Языковое поле как поле множества взаимных воздействий и внушений - такова картина языка, рисуемая суггестивной лингвистикой. Воздействий и внушений по большей части не осознаваемых ни говорящими (то есть теми, кто использует суггестию языка), ни слушающими (то есть подвергающимися его внушению). Всякий язык суггестивен: постольку, поскольку основан на бессознательных элементах психики[180]. Но вопрос состоит в том, что стоит за этой суггестией, то есть к чему ведёт нас данный конкретный язык?
Почему, например, мысли и поступки представителей "диких" обществ кажутся нам столь нелогичными, тогда как сами люди, принадлежащие данным обществам, полагают их вполне естественными - настолько естественными, что не понимают удивления исследователей и самого их интереса к таким очевидным для них (то есть для этих обществ) вещам? Думается, причина кроется именно в различном мировосприятии, в различном структурировании и эмоциональном отношении человека к миру, различным принципам построения языков "исследователя" и "исследуемых". Настолько различном, что в итоге, обсуждая, на первый взгляд, "одно и то же", собеседники говорят каждый о своём - и, естественно, не могут понять друг друга.

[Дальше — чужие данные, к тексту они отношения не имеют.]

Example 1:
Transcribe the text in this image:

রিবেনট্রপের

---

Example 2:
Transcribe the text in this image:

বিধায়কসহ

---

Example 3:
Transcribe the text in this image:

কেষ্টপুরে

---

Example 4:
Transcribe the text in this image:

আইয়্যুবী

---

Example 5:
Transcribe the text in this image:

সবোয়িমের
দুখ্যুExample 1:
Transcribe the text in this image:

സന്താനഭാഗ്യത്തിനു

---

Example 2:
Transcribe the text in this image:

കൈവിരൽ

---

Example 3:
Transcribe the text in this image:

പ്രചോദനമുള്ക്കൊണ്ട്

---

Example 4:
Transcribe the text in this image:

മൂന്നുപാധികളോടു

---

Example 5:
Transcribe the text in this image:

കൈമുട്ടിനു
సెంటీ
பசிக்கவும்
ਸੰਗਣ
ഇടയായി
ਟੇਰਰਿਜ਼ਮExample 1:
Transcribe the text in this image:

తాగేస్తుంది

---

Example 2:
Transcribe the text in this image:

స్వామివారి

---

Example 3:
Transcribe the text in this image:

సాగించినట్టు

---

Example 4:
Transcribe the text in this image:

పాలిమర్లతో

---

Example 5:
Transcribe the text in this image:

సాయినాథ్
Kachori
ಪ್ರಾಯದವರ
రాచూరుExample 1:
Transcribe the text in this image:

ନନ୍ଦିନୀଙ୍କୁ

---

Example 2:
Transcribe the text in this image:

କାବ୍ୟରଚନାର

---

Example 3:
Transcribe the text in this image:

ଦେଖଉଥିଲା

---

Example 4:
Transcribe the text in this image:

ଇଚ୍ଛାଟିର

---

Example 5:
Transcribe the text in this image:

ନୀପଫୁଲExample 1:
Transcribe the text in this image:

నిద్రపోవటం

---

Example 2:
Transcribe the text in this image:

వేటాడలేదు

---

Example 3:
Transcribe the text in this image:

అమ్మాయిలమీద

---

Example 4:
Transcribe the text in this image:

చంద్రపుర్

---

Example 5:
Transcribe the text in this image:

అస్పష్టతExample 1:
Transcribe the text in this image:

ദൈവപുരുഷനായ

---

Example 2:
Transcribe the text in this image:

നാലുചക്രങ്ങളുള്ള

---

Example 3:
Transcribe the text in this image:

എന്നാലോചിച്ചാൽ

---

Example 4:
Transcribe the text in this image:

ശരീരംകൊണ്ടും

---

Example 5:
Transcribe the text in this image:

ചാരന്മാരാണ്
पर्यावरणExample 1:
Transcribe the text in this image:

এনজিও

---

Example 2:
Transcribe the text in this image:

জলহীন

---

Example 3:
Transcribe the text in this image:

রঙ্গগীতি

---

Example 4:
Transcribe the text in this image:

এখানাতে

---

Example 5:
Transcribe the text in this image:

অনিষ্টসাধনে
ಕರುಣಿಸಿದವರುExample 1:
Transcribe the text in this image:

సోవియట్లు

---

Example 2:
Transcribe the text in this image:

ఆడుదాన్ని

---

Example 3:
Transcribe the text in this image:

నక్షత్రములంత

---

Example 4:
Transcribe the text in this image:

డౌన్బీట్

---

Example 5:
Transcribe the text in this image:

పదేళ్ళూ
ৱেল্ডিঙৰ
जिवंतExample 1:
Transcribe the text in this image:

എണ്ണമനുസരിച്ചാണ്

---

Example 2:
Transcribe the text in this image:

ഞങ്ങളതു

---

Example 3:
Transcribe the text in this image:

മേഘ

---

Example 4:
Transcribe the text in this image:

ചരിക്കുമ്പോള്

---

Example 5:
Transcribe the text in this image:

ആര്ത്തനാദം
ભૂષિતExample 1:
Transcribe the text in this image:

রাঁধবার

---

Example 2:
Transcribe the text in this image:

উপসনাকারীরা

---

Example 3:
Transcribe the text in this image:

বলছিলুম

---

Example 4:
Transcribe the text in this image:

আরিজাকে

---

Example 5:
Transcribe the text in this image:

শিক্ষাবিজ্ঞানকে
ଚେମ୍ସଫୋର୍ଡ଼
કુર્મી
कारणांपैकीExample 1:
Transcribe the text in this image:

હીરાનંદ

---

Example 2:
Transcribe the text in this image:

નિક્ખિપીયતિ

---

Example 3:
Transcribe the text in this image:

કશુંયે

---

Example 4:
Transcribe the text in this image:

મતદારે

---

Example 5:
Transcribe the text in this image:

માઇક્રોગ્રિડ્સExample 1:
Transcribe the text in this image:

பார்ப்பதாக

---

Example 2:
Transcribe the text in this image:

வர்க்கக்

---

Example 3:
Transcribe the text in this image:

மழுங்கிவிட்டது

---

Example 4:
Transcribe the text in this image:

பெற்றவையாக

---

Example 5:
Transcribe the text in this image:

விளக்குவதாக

В обоих случаях, идёт ли речь о "современном" или "первоначальном"[181] языке, его сказ выступает, как уже отмечалось выше, как выставление напоказ того, что является обговариваемым, с указанием на это обговариваемое, побуждающим нас обернуться в его сторону, присмотреться и прислушаться к нему. Различие связано с тем, к чему именно требует присмотреться и прислушаться определённый язык, и с тем, по каким критериям происходит выделение чего-либо, что становится в нём обговариваемым.

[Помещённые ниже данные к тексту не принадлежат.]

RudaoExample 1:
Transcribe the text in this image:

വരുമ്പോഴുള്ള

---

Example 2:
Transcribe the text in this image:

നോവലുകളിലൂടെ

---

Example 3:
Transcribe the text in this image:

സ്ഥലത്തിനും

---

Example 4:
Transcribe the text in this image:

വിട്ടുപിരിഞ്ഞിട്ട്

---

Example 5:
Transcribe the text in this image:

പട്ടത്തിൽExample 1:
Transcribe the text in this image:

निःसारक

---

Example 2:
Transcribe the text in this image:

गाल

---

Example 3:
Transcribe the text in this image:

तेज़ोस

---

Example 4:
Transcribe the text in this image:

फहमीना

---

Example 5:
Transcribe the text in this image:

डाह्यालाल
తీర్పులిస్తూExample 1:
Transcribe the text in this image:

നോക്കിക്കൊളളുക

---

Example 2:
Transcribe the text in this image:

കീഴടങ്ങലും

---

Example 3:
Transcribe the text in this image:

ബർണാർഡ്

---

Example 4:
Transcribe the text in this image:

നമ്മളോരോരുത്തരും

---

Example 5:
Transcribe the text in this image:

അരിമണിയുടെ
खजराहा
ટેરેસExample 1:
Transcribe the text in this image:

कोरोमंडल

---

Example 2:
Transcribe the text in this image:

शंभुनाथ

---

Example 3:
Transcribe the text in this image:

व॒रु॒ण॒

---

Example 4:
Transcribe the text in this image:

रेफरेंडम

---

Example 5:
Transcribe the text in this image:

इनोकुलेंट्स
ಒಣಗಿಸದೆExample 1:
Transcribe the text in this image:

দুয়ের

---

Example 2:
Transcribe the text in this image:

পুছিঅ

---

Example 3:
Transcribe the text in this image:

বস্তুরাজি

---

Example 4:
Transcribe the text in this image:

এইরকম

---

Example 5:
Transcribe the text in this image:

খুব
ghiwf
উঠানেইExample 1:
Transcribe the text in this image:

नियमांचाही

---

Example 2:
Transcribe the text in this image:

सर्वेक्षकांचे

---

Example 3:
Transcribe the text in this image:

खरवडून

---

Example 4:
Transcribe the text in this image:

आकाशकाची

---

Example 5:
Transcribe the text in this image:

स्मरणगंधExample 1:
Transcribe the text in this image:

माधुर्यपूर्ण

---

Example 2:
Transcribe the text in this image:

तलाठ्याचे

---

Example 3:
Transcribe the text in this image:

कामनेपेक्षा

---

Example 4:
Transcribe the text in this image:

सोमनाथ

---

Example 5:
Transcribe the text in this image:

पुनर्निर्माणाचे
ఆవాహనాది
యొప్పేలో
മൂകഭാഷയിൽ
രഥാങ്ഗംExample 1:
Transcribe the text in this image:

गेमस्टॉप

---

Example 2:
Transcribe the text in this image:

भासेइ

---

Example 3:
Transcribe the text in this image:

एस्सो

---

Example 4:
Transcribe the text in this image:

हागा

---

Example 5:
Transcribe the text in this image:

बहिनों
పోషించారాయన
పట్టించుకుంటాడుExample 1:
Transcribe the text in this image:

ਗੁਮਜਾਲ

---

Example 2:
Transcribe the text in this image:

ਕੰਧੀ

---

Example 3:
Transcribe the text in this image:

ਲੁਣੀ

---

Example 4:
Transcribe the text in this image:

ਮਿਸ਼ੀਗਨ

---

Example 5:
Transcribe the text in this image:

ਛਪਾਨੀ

Иными словами, секрет различия языков - в акцентах внимания, которые каждый из них расставляет по-своему. В первом случае, когда мы находимся в среде языка современности, делается акцент на всеобщем и сходном, на логическом и абстрагированном. Во втором случае, когда мы погружаемся в мифопоэтическое, акцент переносится на неповторимое, конкретное, эмоционально-образное. Таким образом, эти два типа языка "высвечивают" совершенно различные стороны и качества, делая как бы две проекции мира, не пересекающиеся друг с другом. И зачастую то, что должно быть наиболее гонимо в первом случае, как нельзя лучше подходит для второго.
Точнее всех отличие первобытных языков от современных, пожалуй, выразил А. Гэтчет: "Мы стремимся выражаться точно, индеец стремится говорить картинно, мы классифицируем, он индивидуализирует"[182]. Комментируя это высказывание, Л. Леви-Брюль добавляет: "У них имеется то, что я буду называть "понятиями-образами", которые по необходимости являются частными, конкретными понятиями. Рука или нога, которую они себе представляют, является всегда рукой или ногой кого-нибудь, кто обозначается одновременно с этой рукой или ногой… Всё представлено в виде образов-понятий, то есть своего рода рисунками, где закреплены и обозначены мельчайшие особенности"[183].
И если в языке индейцев и африканских племён такая образность достигается с помощью составления имени для каждого отдельного существа и действия, то в древнерусской мифологии и эпосе то же свойство отражается в долгом перечислении атрибутов и характеристик героя или места, с помощью множества прилагательных, соединяющихся с именем героя или места таким образом, что получается как бы одно длинное имя собственное, обрисовывающее героя красочно и весьма эмоционально.
Таким образом Перун обращается в картину Перуна-громовержца-держащего в руках ритон с "хлябями небесными" или Перуна-воителя-защитника Руси и клятвогаранта, карающего за нарушение клятвы; Перуна-покровителя земледелия и кузнецов-.., сопровождающуюся соответствующей ситуацией появления данного божества: грозой, радугой, сильным ветром в дубовой роще, где растут крапива и чертополох и куда слетаются ворон, орёл и сокол, Перуновы помощники…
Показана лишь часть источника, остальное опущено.